** Opening DATA EXTRACTS block **
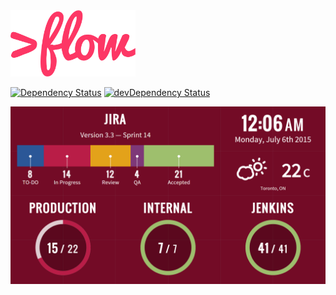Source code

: <img src="_sources/logo.png" width="200" alt="&gt; flow" />

[![Dependency Status](https://david-dm.org/hhaidar/flow.svg)](https://david-dm.org/hhaidar/flow)
[![devDependency Status](https://david-dm.org/hhaidar/flow/dev-status.svg)](https://david-dm.org/hhaidar/flow#info=devDependencies)

<img src="screenshot.png" alt="&gt; flow screenshot" />

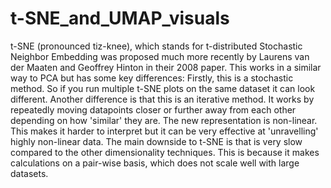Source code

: # t-SNE_and_UMAP_visuals
t-SNE (pronounced tiz-knee), which stands for t-distributed Stochastic Neighbor Embedding was proposed much more recently by Laurens van der Maaten and Geoffrey Hinton in their 2008 paper. This works in a similar way to PCA but has some key differences:  Firstly, this is a stochastic method. So if you run multiple t-SNE plots on the same dataset it can look different. Another difference is that this is an iterative method. It works by repeatedly moving datapoints closer or further away from each other depending on how 'similar' they are. The new representation is non-linear. This makes it harder to interpret but it can be very effective at 'unravelling' highly non-linear data. The main downside to t-SNE is that is very slow compared to the other dimensionality techniques. This is because it makes calculations on a pair-wise basis, which does not scale well with large datasets.
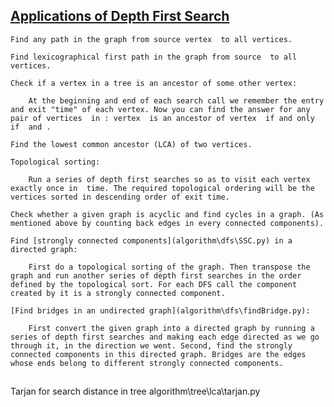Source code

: ## [Applications of Depth First Search](https://cp-algorithms.com/graph/depth-first-search.html)
    Find any path in the graph from source vertex  to all vertices.

    Find lexicographical first path in the graph from source  to all vertices.

    Check if a vertex in a tree is an ancestor of some other vertex:

        At the beginning and end of each search call we remember the entry and exit "time" of each vertex. Now you can find the answer for any pair of vertices  in : vertex  is an ancestor of vertex  if and only if  and .

    Find the lowest common ancestor (LCA) of two vertices.

    Topological sorting:

        Run a series of depth first searches so as to visit each vertex exactly once in  time. The required topological ordering will be the vertices sorted in descending order of exit time.

    Check whether a given graph is acyclic and find cycles in a graph. (As mentioned above by counting back edges in every connected components).

    Find [strongly connected components](algorithm\dfs\SSC.py) in a directed graph:

        First do a topological sorting of the graph. Then transpose the graph and run another series of depth first searches in the order defined by the topological sort. For each DFS call the component created by it is a strongly connected component.

    [Find bridges in an undirected graph](algorithm\dfs\findBridge.py):

        First convert the given graph into a directed graph by running a series of depth first searches and making each edge directed as we go through it, in the direction we went. Second, find the strongly connected components in this directed graph. Bridges are the edges whose ends belong to different strongly connected components.

## 

Tarjan for search distance in tree algorithm\tree\lca\tarjan.py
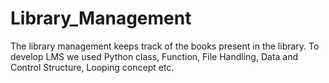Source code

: # Library_Management
The library management  keeps track of the books present in the library. To develop LMS we used Python class, Function, File Handling, Data and Control Structure, Looping concept etc.
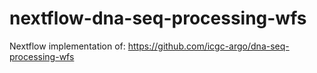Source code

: # nextflow-dna-seq-processing-wfs
Nextflow implementation of: https://github.com/icgc-argo/dna-seq-processing-wfs
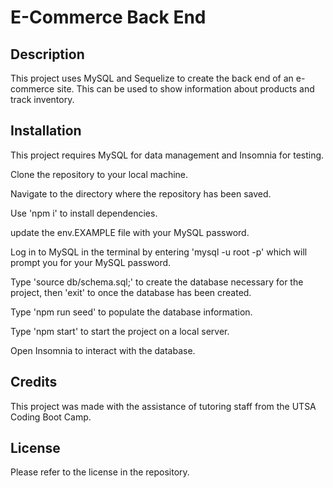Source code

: # E-Commerce Back End

## Description

This project uses MySQL and Sequelize to create the back end of an e-commerce site. This can be used to show information about products and track inventory.

## Installation

This project requires MySQL for data management and Insomnia for testing.

Clone the repository to your local machine.

Navigate to the directory where the repository has been saved.

Use 'npm i' to install dependencies.

update the env.EXAMPLE file with your MySQL password.

Log in to MySQL in the terminal by entering 'mysql -u root -p' which will prompt you for your MySQL password.

Type 'source db/schema.sql;' to create the database necessary for the project, then 'exit' to once the database has been created.

Type 'npm run seed' to populate the database information.

Type 'npm start' to start the project on a local server.

Open Insomnia to interact with the database.

## Credits

This project was made with the assistance of tutoring staff from the UTSA Coding Boot Camp.

## License

Please refer to the license in the repository.
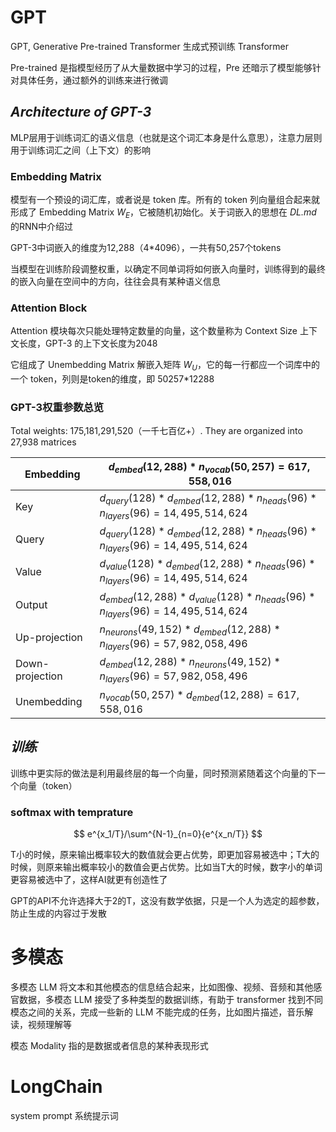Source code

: # GPT

GPT, Generative Pre-trained Transformer 生成式预训练 Transformer

Pre-trained 是指模型经历了从大量数据中学习的过程，Pre 还暗示了模型能够针对具体任务，通过额外的训练来进行微调

## *Architecture of GPT-3*

MLP层用于训练词汇的语义信息（也就是这个词汇本身是什么意思），注意力层则用于训练词汇之间（上下文）的影响

### Embedding Matrix

模型有一个预设的词汇库，或者说是 token 库。所有的 token 列向量组合起来就形成了 Embedding Matrix $W_E$，它被随机初始化。关于词嵌入的思想在 *DL.md* 的RNN中介绍过

GPT-3中词嵌入的维度为12,288（4\*4096），一共有50,257个tokens

当模型在训练阶段调整权重，以确定不同单词将如何嵌入向量时，训练得到的最终的嵌入向量在空间中的方向，往往会具有某种语义信息

### Attention Block

Attention 模块每次只能处理特定数量的向量，这个数量称为 Context Size 上下文长度，GPT-3 的上下文长度为2048

它组成了 Unembedding Matrix 解嵌入矩阵 $W_U$，它的每一行都应一个词库中的一个 token，列则是token的维度，即 50257*12288

### GPT-3权重参数总览



Total weights: 175,181,291,520（一千七百亿+）. They are organized into 27,938 matrices

| Embedding       | $d_{embed}(12,288)*n_{vocab}(50,257)=617,558,016$            |
| --------------- | ------------------------------------------------------------ |
| Key             | $d_{query}(128)*d_{embed}(12,288)*n_{heads}(96)*n_{layers}(96)=14,495,514,624$ |
| Query           | $d_{query}(128)*d_{embed}(12,288)*n_{heads}(96)*n_{layers}(96)=14,495,514,624$ |
| Value           | $d_{value}(128)*d_{embed}(12,288)*n_{heads}(96)*n_{layers}(96)=14,495,514,624$ |
| Output          | $d_{embed}(12,288)*d_{value}(128)*n_{heads}(96)*n_{layers}(96)=14,495,514,624$ |
| Up-projection   | $n_{neurons}(49,152)*d_{embed}(12,288)*n_{layers}(96)=57,982,058,496$ |
| Down-projection | $d_{embed}(12,288)*n_{neurons}(49,152)*n_{layers}(96)=57,982,058,496$ |
| Unembedding     | $n_{vocab}(50,257)*d_{embed}(12,288)=617,558,016$            |

## *训练*

训练中更实际的做法是利用最终层的每一个向量，同时预测紧随着这个向量的下一个向量（token）

### softmax with temprature

$$
e^{x_1/T}/\sum^{N-1}_{n=0}{e^{x_n/T}}
$$

T小的时候，原来输出概率较大的数值就会更占优势，即更加容易被选中；T大的时候，则原来输出概率较小的数值会更占优势。比如当T大的时候，数字小的单词更容易被选中了，这样AI就更有创造性了

GPT的API不允许选择大于2的T，这没有数学依据，只是一个人为选定的超参数，防止生成的内容过于发散

# 多模态

多模态 LLM 将文本和其他模态的信息结合起来，比如图像、视频、音频和其他感官数据，多模态 LLM 接受了多种类型的数据训练，有助于 transformer 找到不同模态之间的关系，完成一些新的 LLM 不能完成的任务，比如图片描述，音乐解读，视频理解等

模态 Modality 指的是数据或者信息的某种表现形式

# LongChain

system prompt 系统提示词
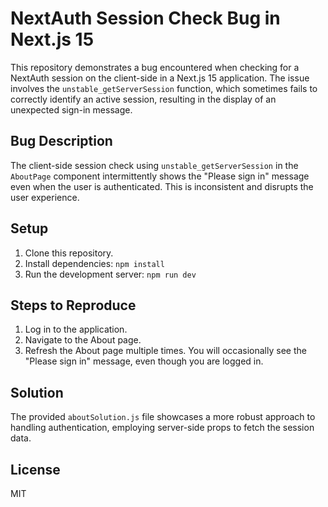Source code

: # NextAuth Session Check Bug in Next.js 15

This repository demonstrates a bug encountered when checking for a NextAuth session on the client-side in a Next.js 15 application.  The issue involves the `unstable_getServerSession` function, which sometimes fails to correctly identify an active session, resulting in the display of an unexpected sign-in message.

## Bug Description
The client-side session check using `unstable_getServerSession` in the `AboutPage` component intermittently shows the "Please sign in" message even when the user is authenticated.  This is inconsistent and disrupts the user experience.

## Setup
1. Clone this repository.
2. Install dependencies: `npm install`
3. Run the development server: `npm run dev`

## Steps to Reproduce
1. Log in to the application.
2. Navigate to the About page.
3. Refresh the About page multiple times.  You will occasionally see the "Please sign in" message, even though you are logged in.

## Solution
The provided `aboutSolution.js` file showcases a more robust approach to handling authentication, employing server-side props to fetch the session data.

## License
MIT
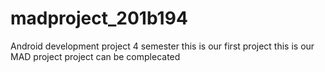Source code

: # madproject_201b194
Android development project 4 semester
this is our first project
this is our MAD project
project can be complecated

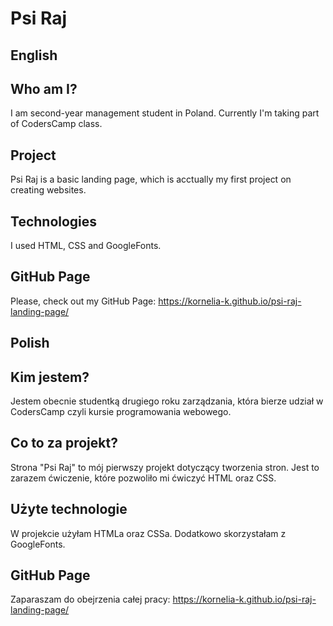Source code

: # Psi Raj
## English
## Who am I?
I am second-year management student in Poland. Currently I'm taking part of CodersCamp class.
## Project
Psi Raj is a basic landing page, which is acctually my first project on creating websites. 
## Technologies
I used HTML, CSS and GoogleFonts.
## GitHub Page
Please, check out my GitHub Page:
https://kornelia-k.github.io/psi-raj-landing-page/
## Polish
## Kim jestem?
Jestem obecnie studentką drugiego roku zarządzania, która bierze udział w CodersCamp czyli kursie programowania webowego.
## Co to za  projekt?
Strona "Psi Raj" to mój pierwszy projekt dotyczący tworzenia stron. Jest to zarazem ćwiczenie, które pozwoliło mi ćwiczyć HTML oraz CSS.
## Użyte technologie
W projekcie użyłam HTMLa oraz CSSa. Dodatkowo skorzystałam z GoogleFonts.
## GitHub Page
Zaparaszam do obejrzenia całej pracy:
https://kornelia-k.github.io/psi-raj-landing-page/
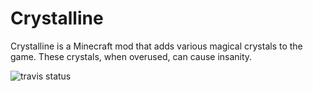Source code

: # Crystalline
Crystalline is a Minecraft mod that adds various magical crystals to the game. These crystals, when overused, can cause insanity.

![travis status](https://api.travis-ci.org/ThePuzzlemaker/Crystalline.svg?branch=master)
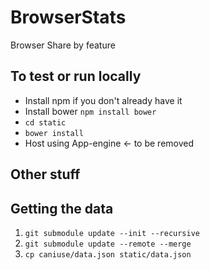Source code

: BrowserStats
============

Browser Share by feature

To test or run locally
----------------------

+ Install npm if you don't already have it
+ Install bower `npm install bower`
+ `cd static`
+ `bower install`
+ Host using App-engine <- to be removed

Other stuff
-----------

## Getting the data 

1. `git submodule update --init --recursive`
2. `git submodule update --remote --merge`
3. `cp caniuse/data.json static/data.json`
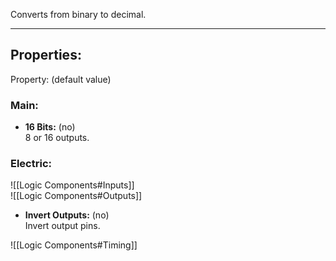 Converts from binary to decimal.

---

## Properties:
Property: (default value)

### Main:
- **16 Bits:** (no)<br>
   8 or 16 outputs.<br>

### Electric:
![[Logic Components#Inputs]]<br>
![[Logic Components#Outputs]]<br>
- **Invert Outputs:** (no)<br>
   Invert output pins.<br>

![[Logic Components#Timing]]<br>
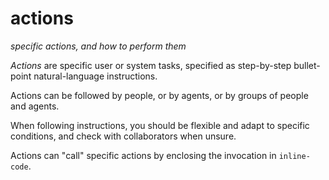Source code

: # actions
*specific actions, and how to perform them*

*Actions* are specific user or system tasks, specified as step-by-step bullet-point natural-language instructions.

Actions can be followed by people, or by agents, or by groups of people and agents. 

When following instructions, you should be flexible and adapt to specific conditions, and check with collaborators when unsure.

Actions can "call" specific actions by enclosing the invocation in `inline-code`.

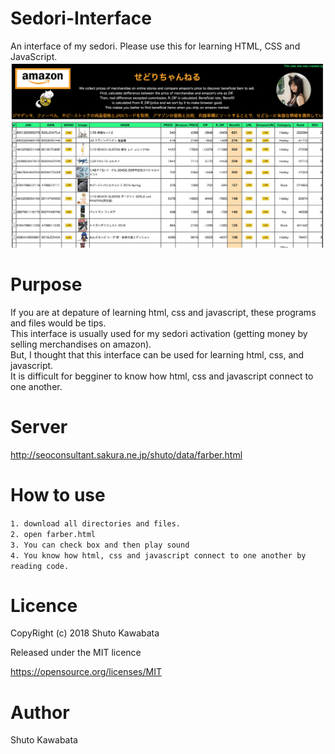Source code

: # Sedori-Interface
An interface of my sedori. Please use this for learning HTML, CSS and JavaScript.
<img src="https://github.com/shutokawabata0723/Sedori-Interface/blob/master/sedori.png" width="900px"><br>

# Purpose
If you are at depature of learning html, css and javascript, these programs and files would be tips.<br>
This interface is usually used for my sedori activation (getting money by selling merchandises on amazon).<br>
But, I thought that this interface can be used for learning html, css, and javascript.<br>
It is difficult for begginer to know how html, css and javascript connect to one another.<br>

# Server
http://seoconsultant.sakura.ne.jp/shuto/data/farber.html

# How to use
`1. download all directories and files.`<br>
`2. open farber.html`<br>
`3. You can check box and then play sound`<br>
`4. You know how html, css and javascript connect to one another by reading code.`<br>


# Licence
CopyRight (c) 2018 Shuto Kawabata

Released under the MIT licence

https://opensource.org/licenses/MIT

# Author
Shuto Kawabata
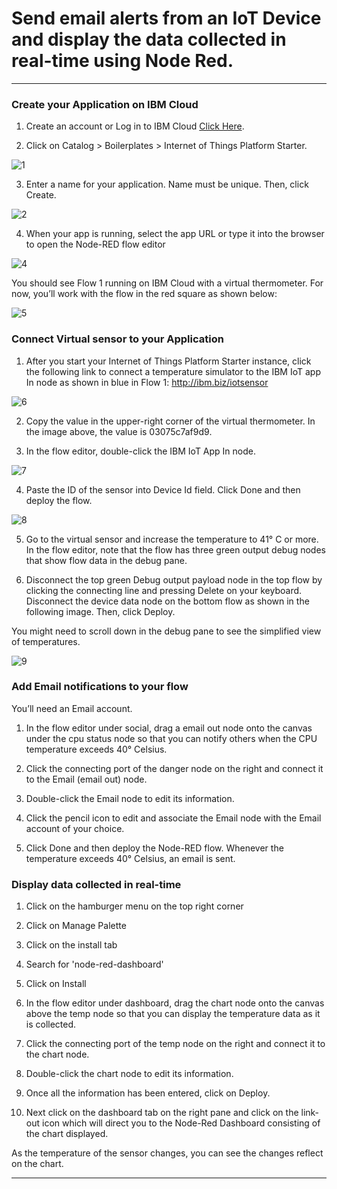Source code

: # Send email alerts from an IoT Device and display the data collected in real-time using Node Red.
----------------------------------------------------------------------------------------------------

### Create your Application on IBM Cloud

1. Create an account or Log in to IBM Cloud [Click Here](ibm.biz/home-automation-workshop).

2. Click on Catalog > Boilerplates > Internet of Things Platform Starter.

![1](https://user-images.githubusercontent.com/36006325/41722508-d6156ecc-7579-11e8-98f0-b399b3b9fbb9.png)

3. Enter a name for your application. Name must be unique. Then, click Create.

![2](https://user-images.githubusercontent.com/36006325/41722563-fea70a4e-7579-11e8-85ab-461f60a198af.png)

4. When your app is running, select the app URL or type it into the browser to open the Node-RED flow editor

![4](https://user-images.githubusercontent.com/36006325/41722643-2f775700-757a-11e8-9093-5e5d935a4d03.png)

You should see Flow 1 running on IBM Cloud with a virtual thermometer. For now, you’ll work with the flow in the red square as shown below:

![5](https://user-images.githubusercontent.com/36006325/41722728-62b73de2-757a-11e8-96d4-30735890518f.png)

### Connect Virtual sensor to your Application

1. After you start your Internet of Things Platform Starter instance, click the following link to connect a temperature simulator to the IBM IoT app In node as shown in blue in Flow 1: http://ibm.biz/iotsensor

![6](https://user-images.githubusercontent.com/36006325/41722880-bf506506-757a-11e8-9498-6dbb0ea4e139.png)

2. Copy the value in the upper-right corner of the virtual thermometer. In the image above, the value is 03075c7af9d9.

3. In the flow editor, double-click the IBM IoT App In node.

![7](https://user-images.githubusercontent.com/36006325/41722940-e8979a10-757a-11e8-8e47-7f8b47cfda17.png)

4. Paste the ID of the sensor into Device Id field. Click Done and then deploy the flow.

![8](https://user-images.githubusercontent.com/36006325/41723004-1060550a-757b-11e8-91b7-f3517a81b036.png)

5. Go to the virtual sensor and increase the temperature to 41° C or more.
In the flow editor, note that the flow has three green output debug nodes that show flow data in the debug pane.

6. Disconnect the top green Debug output payload node in the top flow by clicking the connecting line and pressing Delete on your keyboard. Disconnect the device data node on the bottom flow as shown in the following image. Then, click Deploy.

You might need to scroll down in the debug pane to see the simplified view of temperatures.

![9](https://user-images.githubusercontent.com/36006325/41723228-91197186-757b-11e8-987c-f2c08365f4ba.png)

### Add Email notifications to your flow

You’ll need an Email account.

1. In the flow editor under social, drag a email out node onto the canvas under the cpu status node so that you can notify others when the CPU temperature exceeds 40° Celsius.

2. Click the connecting port of the danger node on the right and connect it to the Email (email out) node.

3. Double-click the Email node to edit its information.

4. Click the pencil icon to edit and associate the Email node with the Email account of your choice.

5. Click Done and then deploy the Node-RED flow.
Whenever the temperature exceeds 40° Celsius, an email is sent. 

### Display data collected in real-time

1. Click on the hamburger menu on the top right corner

2. Click on Manage Palette

3. Click on the install tab

4. Search for 'node-red-dashboard'

5. Click on Install

6. In the flow editor under dashboard, drag the chart node onto the canvas above the temp node so that you can display the temperature data as it is collected.

7. Click the connecting port of the temp node on the right and connect it to the chart node.

8. Double-click the chart node to edit its information.

9. Once all the information has been entered, click on Deploy.

10. Next click on the dashboard tab on the right pane and click on the link-out icon which will direct you to the Node-Red Dashboard consisting of the chart displayed.

As the temperature of the sensor changes, you can see the changes reflect on the chart.

----------------------------------------------------------------------------------------------------------------------------------------------------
** Closing DATA EXTRACTS block **
WHAT NEEDS TO BE DONE ▸ Repeat the lines of the dataset entries word for word, from the line containing "### Connect Virtual" through the line containing "Whenever the temperature", including both of those lines.

RESULT ▸
### Connect Virtual sensor to your Application

1. After you start your Internet of Things Platform Starter instance, click the following link to connect a temperature simulator to the IBM IoT app In node as shown in blue in Flow 1: http://ibm.biz/iotsensor

![6](https://user-images.githubusercontent.com/36006325/41722880-bf506506-757a-11e8-9498-6dbb0ea4e139.png)

2. Copy the value in the upper-right corner of the virtual thermometer. In the image above, the value is 03075c7af9d9.

3. In the flow editor, double-click the IBM IoT App In node.

![7](https://user-images.githubusercontent.com/36006325/41722940-e8979a10-757a-11e8-8e47-7f8b47cfda17.png)

4. Paste the ID of the sensor into Device Id field. Click Done and then deploy the flow.

![8](https://user-images.githubusercontent.com/36006325/41723004-1060550a-757b-11e8-91b7-f3517a81b036.png)

5. Go to the virtual sensor and increase the temperature to 41° C or more.
In the flow editor, note that the flow has three green output debug nodes that show flow data in the debug pane.

6. Disconnect the top green Debug output payload node in the top flow by clicking the connecting line and pressing Delete on your keyboard. Disconnect the device data node on the bottom flow as shown in the following image. Then, click Deploy.

You might need to scroll down in the debug pane to see the simplified view of temperatures.

![9](https://user-images.githubusercontent.com/36006325/41723228-91197186-757b-11e8-987c-f2c08365f4ba.png)

### Add Email notifications to your flow

You’ll need an Email account.

1. In the flow editor under social, drag a email out node onto the canvas under the cpu status node so that you can notify others when the CPU temperature exceeds 40° Celsius.

2. Click the connecting port of the danger node on the right and connect it to the Email (email out) node.

3. Double-click the Email node to edit its information.

4. Click the pencil icon to edit and associate the Email node with the Email account of your choice.

5. Click Done and then deploy the Node-RED flow.
Whenever the temperature exceeds 40° Celsius, an email is sent. 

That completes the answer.